O imenso florescimento da civilização T deixa os guardas de baixa graduação, os porteiros e os contínuos absolutamente perplexos.
É demasiadamente fácil agora fazer erros trágicos. Com a malta que não usa os aspectos exteriores do privilégio está tudo bem, voltou à mesma, e estão em terreno conhecido (e que não reparou já na evolução recente dos modos dos «cívicos» ao lidar com o cidadão cinzento?). Nesta base do grafo social, restabeleceu-se a arborescência — a «porrada» já vem só de cima, segundo o superiormente determinado. Mas nas faixas superiores?

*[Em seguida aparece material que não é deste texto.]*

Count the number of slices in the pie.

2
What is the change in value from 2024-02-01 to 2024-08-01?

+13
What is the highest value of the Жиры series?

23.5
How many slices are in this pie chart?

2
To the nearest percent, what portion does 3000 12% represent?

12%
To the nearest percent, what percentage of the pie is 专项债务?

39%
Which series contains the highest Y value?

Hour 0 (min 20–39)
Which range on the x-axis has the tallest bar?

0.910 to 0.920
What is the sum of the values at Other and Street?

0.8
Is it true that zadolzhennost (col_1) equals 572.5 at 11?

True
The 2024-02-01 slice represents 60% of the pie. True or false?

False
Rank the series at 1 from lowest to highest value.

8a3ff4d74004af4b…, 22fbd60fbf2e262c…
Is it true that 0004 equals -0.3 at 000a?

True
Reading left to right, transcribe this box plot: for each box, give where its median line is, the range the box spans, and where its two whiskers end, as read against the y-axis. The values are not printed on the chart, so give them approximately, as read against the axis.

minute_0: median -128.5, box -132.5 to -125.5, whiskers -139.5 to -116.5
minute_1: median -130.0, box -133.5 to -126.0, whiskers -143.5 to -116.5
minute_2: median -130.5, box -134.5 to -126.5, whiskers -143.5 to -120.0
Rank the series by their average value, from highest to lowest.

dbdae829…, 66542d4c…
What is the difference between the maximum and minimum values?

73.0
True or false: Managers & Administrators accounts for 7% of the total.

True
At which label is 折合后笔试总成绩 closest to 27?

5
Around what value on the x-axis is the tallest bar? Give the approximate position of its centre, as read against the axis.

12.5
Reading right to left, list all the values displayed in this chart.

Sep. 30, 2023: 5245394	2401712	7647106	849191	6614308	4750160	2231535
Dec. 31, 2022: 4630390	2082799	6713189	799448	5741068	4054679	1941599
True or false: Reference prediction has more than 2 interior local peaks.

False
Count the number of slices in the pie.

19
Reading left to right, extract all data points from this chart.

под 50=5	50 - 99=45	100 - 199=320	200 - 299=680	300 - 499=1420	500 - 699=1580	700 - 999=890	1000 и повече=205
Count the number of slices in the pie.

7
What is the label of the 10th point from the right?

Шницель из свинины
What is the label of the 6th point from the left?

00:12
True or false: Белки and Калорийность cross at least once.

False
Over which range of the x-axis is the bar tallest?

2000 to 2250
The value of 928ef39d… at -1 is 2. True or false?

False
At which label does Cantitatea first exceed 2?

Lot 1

De entre os potenciais distribuidores de «porrada» hierarquizada, como distinguir os verdadeiros falsos? Como, quando o Ministro e o 1° escriturário se vestem do mesmo modo a uma observação rápida, e usam «attaché-case» igual? Como distinguir a senhora embaixatriz ou a senhora Generala das respectivas cabeleiras, se se vestem da mesma boutique, e eventualmente com o mesmo modelo? Como, se dentro do espalhafatoso e do pechisbeque, esse modelo até vai provavelmente melhor à cabeleireira do que à Generala?
 
Tudo isto é grave, porque significa que, se um estrato importante da população já entrou nos eixos e sabe manter uma distância respeitosa (ou voltou a ser possível mantê-lo a essa distância), há uma matilha gigantesca de candidatos ao estado de privilégio — e pior do que isso, obtendo-o rapidamente: basta ver quanta gente da civilização T está hoje em lugares de mando na Banca, nas grandes empresas públicas, no Governo. (Cardumes inteiros podem ver-se, por exemplo, à noite em certos templos privilegiados da civilização T — o lmaviz, o Apolo 70, o foyer do Star, etc. e fontes autorizadas dizem-me que no Porto, a civilização T é pujante).